Gruber assist perfetto: Vannacci ringrazia e vola
La Maestrina fuori tema, autogol Palmerini: il generale incassa consensi.
A volte, nel tentativo di mettere all’angolo un ospite, si finisce per costruirgli una passerella. È quello che è accaduto nella puntata di ieri sera di “Otto e mezzo”, dove Lilli Gruber e Lina Palmerini hanno provato a incalzare Roberto Vannacci sui temi che da mesi alimentano il suo consenso: immigrazione, famiglia, diritti degli omosessuali, identità nazionale.
Il risultato? Un mezzo regalo all’ex generale.
Le domande delle due giornaliste, spesso formulate con il tono delle maestrine che interrogano l’alunno indisciplinato, hanno consentito a Vannacci di giocare sul terreno che preferisce. Quando Gruber gli chiede se cosa accadrebbe “se scoprissimo che magari lei è gay”, lui risponde serafico che non accamperebbe alcun diritto particolare. Quando si parla della moglie romena e della fedeltà coniugale, replica con un asciutto “sì, sono fedele”. Scambi che, piaccia o no, lo mostrano tranquillo, sicuro e poco incline a perdere le staffe.

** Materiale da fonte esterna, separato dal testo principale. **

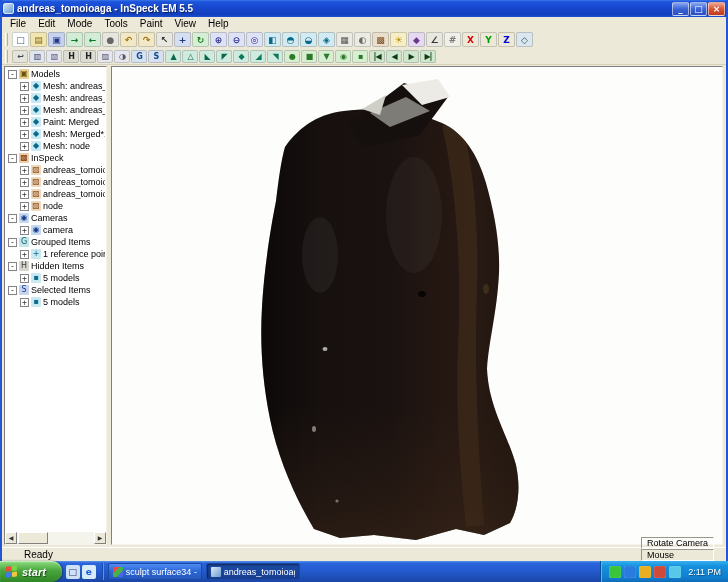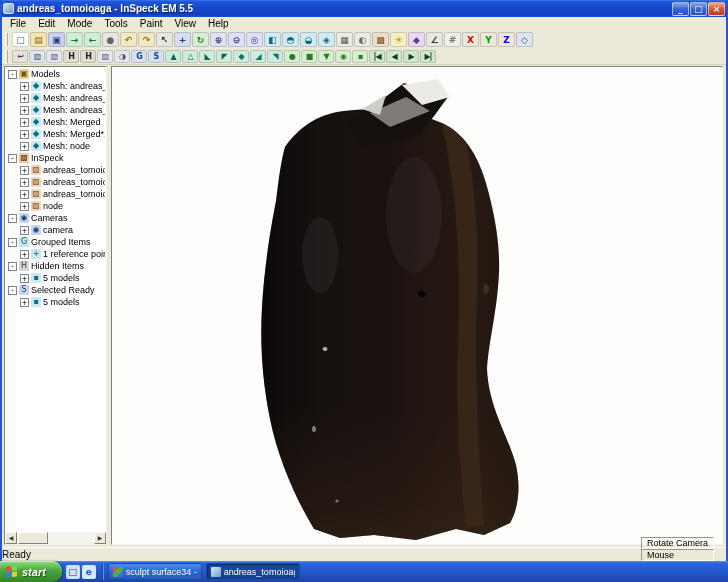--- a/index.html
+++ b/index.html
@@ -229,7 +229,7 @@
       <div class="tree-row" style="padding-left: 14px;">
         <span class="exp">+</span>
         <span class="tree-ico glyph" style="background: rgb(200, 232, 242); color: rgb(10, 106, 138);">◆</span>
-        <span class="tree-label">Mesh: Merged</span>
+        <span class="tree-label">Paint: Merged</span>
       </div>
       <div class="tree-row" style="padding-left: 14px;">
         <span class="exp">+</span>

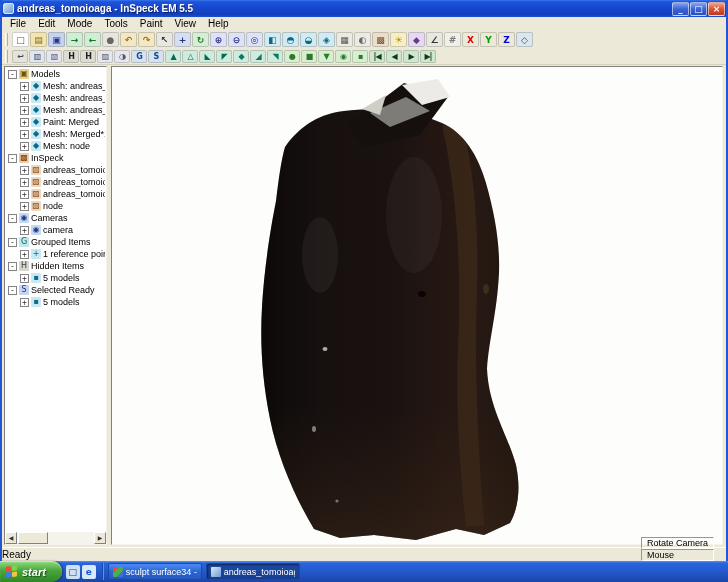--- a/index.html
+++ b/index.html
@@ -299,7 +299,7 @@
       <div class="tree-row" style="padding-left: 2px;">
         <span class="exp">-</span>
         <span class="tree-ico glyph" style="background: rgb(198, 212, 240); color: rgb(26, 58, 138);">S</span>
-        <span class="tree-label">Selected Ready</span>
+        <span class="tree-label">Selected Items</span>
       </div>
       <div class="tree-row" style="padding-left: 14px;">
         <span class="exp">+</span>

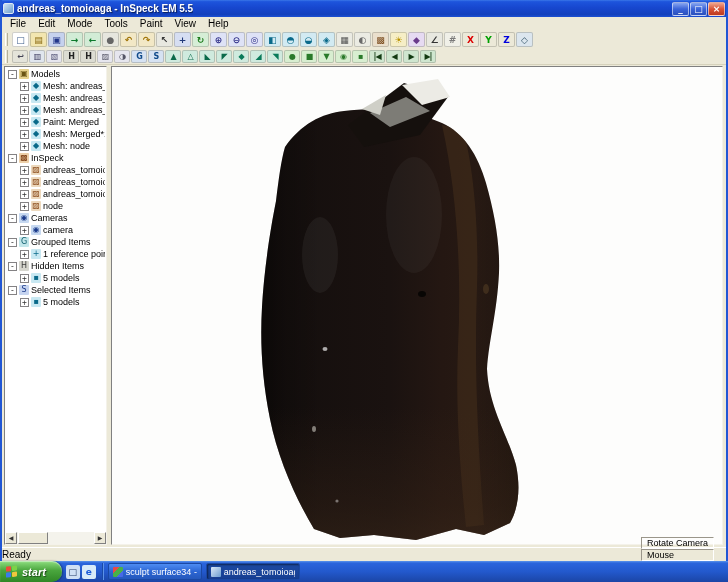--- a/index.html
+++ b/index.html
@@ -81,7 +81,7 @@
   
   .statusbar { position:absolute; left:2px; top:547px; width:724px; height:14px;
     background:#ece9d8; border-top:1px solid #fff; display:flex; align-items:center; }
-  .sb-msg { padding-left:0; font-size:10px; }
+  .sb-msg { padding-left:22px; font-size:10px; }
   .sb-right { margin-left:auto; display:flex; padding-right:12px;flex-direction:column; }
   .sb-panel { font-size:9px; line-height:11px; height:12px; padding:0 5px; margin-left:2px;
     border:1px solid; border-color:#9a968a #fff #fff #9a968a; white-space:nowrap; }

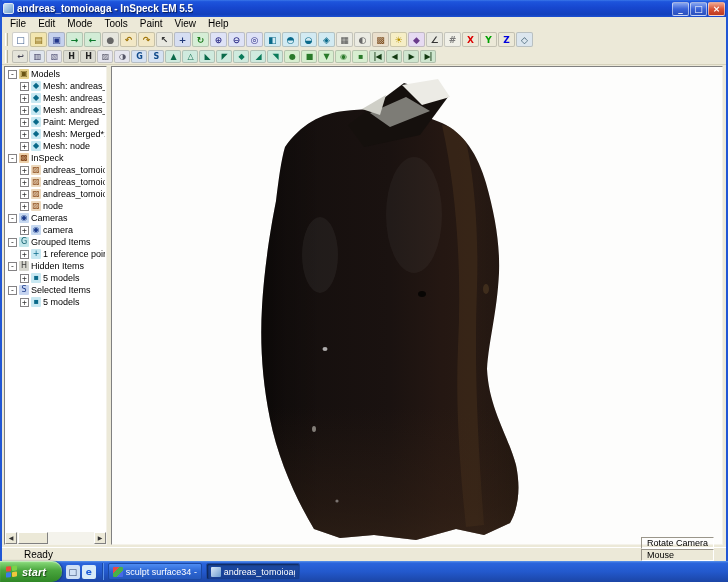--- a/index.html
+++ b/index.html
@@ -409,6 +409,14 @@
     <span class="task-ico inspeck"></span>
     <span class="task-label">andreas_tomoioaga -...</span>
   </div>
+  <div class="tray">
+    <span class="tray-ico" style="background: rgb(58, 196, 58);"></span>
+      <span class="tray-ico" style="background: rgb(42, 122, 224);"></span>
+      <span class="tray-ico" style="background: rgb(232, 176, 32);"></span>
+      <span class="tray-ico" style="background: rgb(208, 74, 58);"></span>
+      <span class="tray-ico" style="background: rgb(88, 200, 232);"></span>
+    <span class="tray-time">2:11 PM</span>
+  </div>
 </div>
 
 <div class="frame"></div>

Il problema per le intervistatrici è che quasi nessuno dei temi affrontati rappresenta un punto debole per Vannacci. Al contrario, sono argomenti sui quali una parte consistente dell’elettorato guarda con simpatia alle sue posizioni. Così, ogni tentativo di incalzarlo si è trasformato nell’occasione per ribadire il suo messaggio.
Sorprende soprattutto ciò che non è stato chiesto. Nessun vero affondo sui rapporti con la Russia, pochissimo sull’Europa, niente di sostanziale sull’economia o sulle ricette per il Paese. Questioni che avrebbero richiesto risposte più articolate e forse meno comode. Invece la discussione è rimasta impantanata nei soliti temi identitari, dove Vannacci si muove come in casa propria.
A rendere la serata ancora più favorevole all’ex parà ci ha pensato Lina Palmerini. Nel tentativo di evidenziare le differenze tra Vannacci e il governo, la firma del Sole 24 Ore è finita per tessere un involontario elogio di Giorgia Meloni. Un autogol che non deve essere sfuggito agli spettatori: se l’obiettivo era isolare il generale, l’effetto è stato esattamente opposto.
Alla fine della trasmissione, Vannacci non avrà convinto i suoi critici. Ma probabilmente avrà rafforzato l’impressione di molti sostenitori: quella di un uomo che entra in uno studio televisivo ostile e ne esce senza un graffio. Con avversari così, per lui la campagna elettorale rischia di essere una passeggiata.